I have to be so present in that moment: no screens, no texts, no outside noise. It totally regulates my nervous system in a way nothing else can

Search ‘birdwatching’ into Instagram and you’ll find endless bird memes and nature clips with captions like, “type shi you gotta do to not go insane”. The hobby’s associated mental health benefits have been backed up by science: according to a study published in the Journal of Neuroscience last month, birdwatching can help your brain to build neuroplasticity and protect itself against the negative impacts of ageing. 

Bird-watching has also had a transformative effect on the life of Dominique Palmer, a London-based author and climate advocate. “No one talks about what happens to you in your 20s”, she says in one video, while carrying binoculars through a rainforest in Thailand. “One day I thought, ‘oh that bird looks cool’ and the next second I’m sweating through the rainforest with nothing but my binos, bird ID apps and a dream”. She tells me that she began birdwatching in 2022, after a friend gifted her some binoculars. Her spark bird was a kingfisher she observed chilling on a nearby branch. Birds have since become a big fixture in her life; she even spotted two golden eagles right after getting engaged in the Scottish Highlands.

Palmer finds birding to be incredibly grounding. “My ears are alert for different calls, or the sound of a woodpecker drum. My eyes scan the horizon for a small ruffle of a tree, or a flash of colour,” she explains. “I also find joy in getting familiar with the same birds in my area: currently, a green woodpecker is building a nest for its babies, and it always makes me excited to still see it there.”

“I think in the current political and socioeconomic state we find ourselves in, more people want to feel connected to nature,” she continues. “As a climate advocate, one of the reasons we are in a climate crisis is a lack of connection to nature and each other: forget doomscrolling, it is time for joymaxxing!”

In a TikTok video which has racked up over 60,000 views (captioned ‘so cooked I started birdwatching in my 20s'), hospitality worker and content creator Emmy Short holds up a pair of binoculars and peeks out from a wooden bird hide. The comments are generally positive or, at the very least, curious; unsurprisingly, the RSPB is in there too. “Growing up in the countryside, I have always had an awareness and connection to nature,” she tells me. “As a child, my grandma would point out birds in the garden and tell us stories about them.”

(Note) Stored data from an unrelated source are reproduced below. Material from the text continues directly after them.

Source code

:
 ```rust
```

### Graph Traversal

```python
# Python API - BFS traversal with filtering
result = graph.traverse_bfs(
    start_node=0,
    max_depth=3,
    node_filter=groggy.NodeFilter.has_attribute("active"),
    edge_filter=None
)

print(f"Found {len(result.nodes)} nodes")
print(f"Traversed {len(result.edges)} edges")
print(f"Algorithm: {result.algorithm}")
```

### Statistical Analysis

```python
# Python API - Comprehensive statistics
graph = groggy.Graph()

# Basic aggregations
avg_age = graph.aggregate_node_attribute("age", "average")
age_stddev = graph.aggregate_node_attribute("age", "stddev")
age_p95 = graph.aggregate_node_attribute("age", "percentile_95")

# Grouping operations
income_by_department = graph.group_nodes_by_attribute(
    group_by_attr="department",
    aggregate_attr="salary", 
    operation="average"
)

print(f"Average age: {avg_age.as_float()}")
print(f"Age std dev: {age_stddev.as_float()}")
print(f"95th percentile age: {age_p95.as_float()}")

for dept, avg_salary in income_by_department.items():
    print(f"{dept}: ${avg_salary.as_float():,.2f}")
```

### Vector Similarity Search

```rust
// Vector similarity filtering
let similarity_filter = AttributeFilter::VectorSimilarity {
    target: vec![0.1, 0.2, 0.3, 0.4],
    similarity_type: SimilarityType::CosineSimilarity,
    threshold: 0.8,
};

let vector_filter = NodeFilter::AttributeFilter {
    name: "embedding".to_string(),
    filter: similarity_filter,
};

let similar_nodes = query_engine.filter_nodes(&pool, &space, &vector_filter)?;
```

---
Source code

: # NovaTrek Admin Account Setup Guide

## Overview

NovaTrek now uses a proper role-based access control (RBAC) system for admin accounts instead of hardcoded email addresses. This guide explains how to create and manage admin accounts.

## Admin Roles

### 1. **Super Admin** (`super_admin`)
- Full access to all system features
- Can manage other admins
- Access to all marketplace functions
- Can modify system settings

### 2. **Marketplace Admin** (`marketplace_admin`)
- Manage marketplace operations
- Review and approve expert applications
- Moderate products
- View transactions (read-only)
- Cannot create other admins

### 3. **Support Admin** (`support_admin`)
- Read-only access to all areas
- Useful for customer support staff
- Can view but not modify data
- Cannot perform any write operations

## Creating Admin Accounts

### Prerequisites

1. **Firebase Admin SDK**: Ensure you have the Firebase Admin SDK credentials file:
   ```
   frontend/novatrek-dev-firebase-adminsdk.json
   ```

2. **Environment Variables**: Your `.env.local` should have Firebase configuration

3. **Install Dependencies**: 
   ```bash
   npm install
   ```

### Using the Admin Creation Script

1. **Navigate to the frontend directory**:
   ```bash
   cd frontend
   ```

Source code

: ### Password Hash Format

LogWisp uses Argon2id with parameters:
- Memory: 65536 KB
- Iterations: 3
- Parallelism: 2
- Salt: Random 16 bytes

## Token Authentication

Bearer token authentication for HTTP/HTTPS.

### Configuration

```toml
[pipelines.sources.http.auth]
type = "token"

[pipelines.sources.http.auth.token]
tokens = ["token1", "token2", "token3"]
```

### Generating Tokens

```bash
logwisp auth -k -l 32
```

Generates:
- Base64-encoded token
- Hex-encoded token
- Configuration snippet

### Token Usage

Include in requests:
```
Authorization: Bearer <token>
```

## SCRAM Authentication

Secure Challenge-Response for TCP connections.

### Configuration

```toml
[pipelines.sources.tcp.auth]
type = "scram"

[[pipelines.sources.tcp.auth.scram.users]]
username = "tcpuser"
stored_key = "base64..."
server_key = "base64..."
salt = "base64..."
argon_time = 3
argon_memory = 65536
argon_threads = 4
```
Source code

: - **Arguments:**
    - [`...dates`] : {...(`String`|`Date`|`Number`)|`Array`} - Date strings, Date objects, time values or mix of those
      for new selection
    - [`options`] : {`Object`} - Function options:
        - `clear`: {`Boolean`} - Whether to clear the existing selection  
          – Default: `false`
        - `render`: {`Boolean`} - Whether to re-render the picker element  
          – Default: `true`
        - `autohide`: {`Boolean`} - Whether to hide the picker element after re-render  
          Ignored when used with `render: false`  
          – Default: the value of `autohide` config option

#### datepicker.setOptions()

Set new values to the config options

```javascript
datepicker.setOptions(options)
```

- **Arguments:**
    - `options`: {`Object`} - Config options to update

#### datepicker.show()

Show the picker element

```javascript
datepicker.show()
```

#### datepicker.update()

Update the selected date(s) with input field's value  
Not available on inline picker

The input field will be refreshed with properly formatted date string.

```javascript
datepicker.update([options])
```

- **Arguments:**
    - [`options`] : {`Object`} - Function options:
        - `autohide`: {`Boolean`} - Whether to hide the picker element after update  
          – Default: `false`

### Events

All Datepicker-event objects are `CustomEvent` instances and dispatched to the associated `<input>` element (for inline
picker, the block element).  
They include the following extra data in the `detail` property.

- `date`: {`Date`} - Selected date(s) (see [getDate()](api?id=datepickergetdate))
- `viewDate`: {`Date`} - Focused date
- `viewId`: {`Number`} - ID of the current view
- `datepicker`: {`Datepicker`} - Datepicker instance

After realising her casual appreciation had turned into a deeper fascination, she started taking birding more seriously in 2024. “It’s the perfect combination of serenity and excitement. There’s a sense of achievement and accomplishment when you unlock a new species,” she explains. Her spark bird was the heron, which now graces two tattoos on her back. “They feel so prehistoric and majestic, and they’re super prevalent in all my favourite places, like my childhood home and the river I walk my dog along every day.”

Birding, for Emmy, is a way to be anchored in the present moment, away from screens, texts and outside noise. “It regulates my nervous system in a way nothing else can,” she says. “I never walk away from the bird hide with the same problems I walked in with. They always seem to feel lighter after a few hours birding.”